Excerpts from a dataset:
__________________________________________________
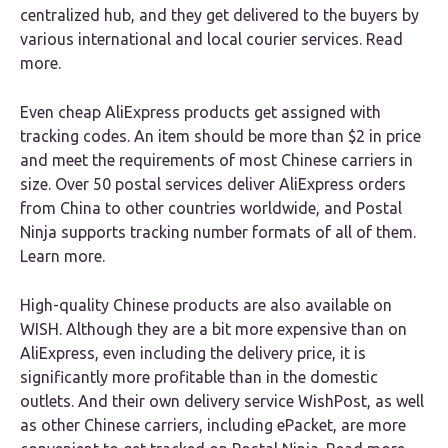
centralized hub, and they get delivered to the buyers by
various international and local courier services. Read
more.
Even cheap AliExpress products get assigned with
tracking codes. An item should be more than $2 in price
and meet the requirements of most Chinese carriers in
size. Over 50 postal services deliver AliExpress orders
from China to other countries worldwide, and Postal
Ninja supports tracking number formats of all of them.
Learn more.
High-quality Chinese products are also available on
WISH. Although they are a bit more expensive than on
AliExpress, even including the delivery price, it is
significantly more profitable than in the domestic
outlets. And their own delivery service WishPost, as well
as other Chinese carriers, including ePacket, are more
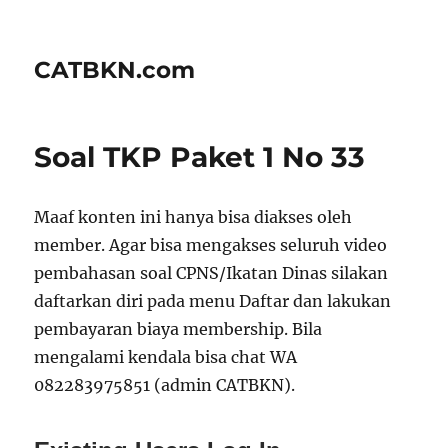
CATBKN.com
Soal TKP Paket 1 No 33
Maaf konten ini hanya bisa diakses oleh
member. Agar bisa mengakses seluruh video
pembahasan soal CPNS/Ikatan Dinas silakan
daftarkan diri pada menu Daftar dan lakukan
pembayaran biaya membership. Bila
mengalami kendala bisa chat WA
082283975851 (admin CATBKN).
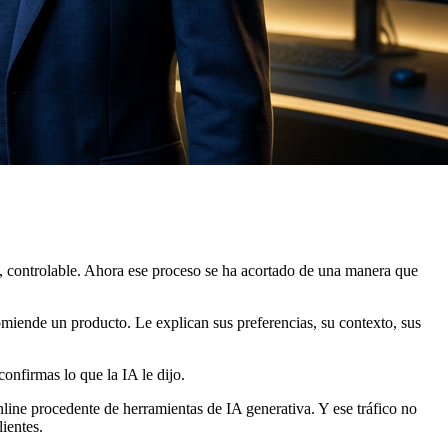
, controlable. Ahora ese proceso se ha acortado de una manera que
miende un producto. Le explican sus preferencias, su contexto, sus
onfirmas lo que la IA le dijo.
line procedente de herramientas de IA generativa. Y ese tráfico no
ientes.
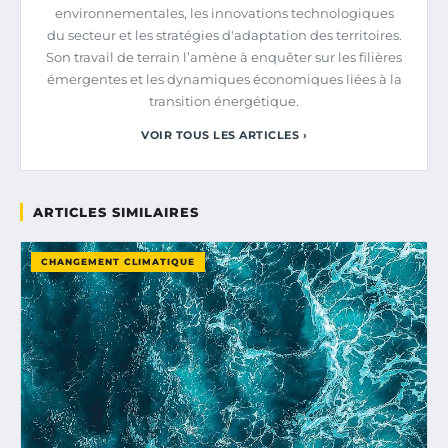
environnementales, les innovations technologiques
du secteur et les stratégies d'adaptation des territoires.
Son travail de terrain l’amène à enquêter sur les filières
émergentes et les dynamiques économiques liées à la
transition énergétique.
VOIR TOUS LES ARTICLES ›
ARTICLES SIMILAIRES
CHANGEMENT CLIMATIQUE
__________________________________________________
Try it »
Every line from the one with "line procedente de" to the end of the records above should be restated word for word, and no picture belongs in the copy.

Written solution »
line procedente de herramientas de IA generativa. Y ese tráfico no
ientes.
environnementales, les innovations technologiques
du secteur et les stratégies d'adaptation des territoires.
Son travail de terrain l’amène à enquêter sur les filières
émergentes et les dynamiques économiques liées à la
transition énergétique.
VOIR TOUS LES ARTICLES ›
ARTICLES SIMILAIRES
CHANGEMENT CLIMATIQUE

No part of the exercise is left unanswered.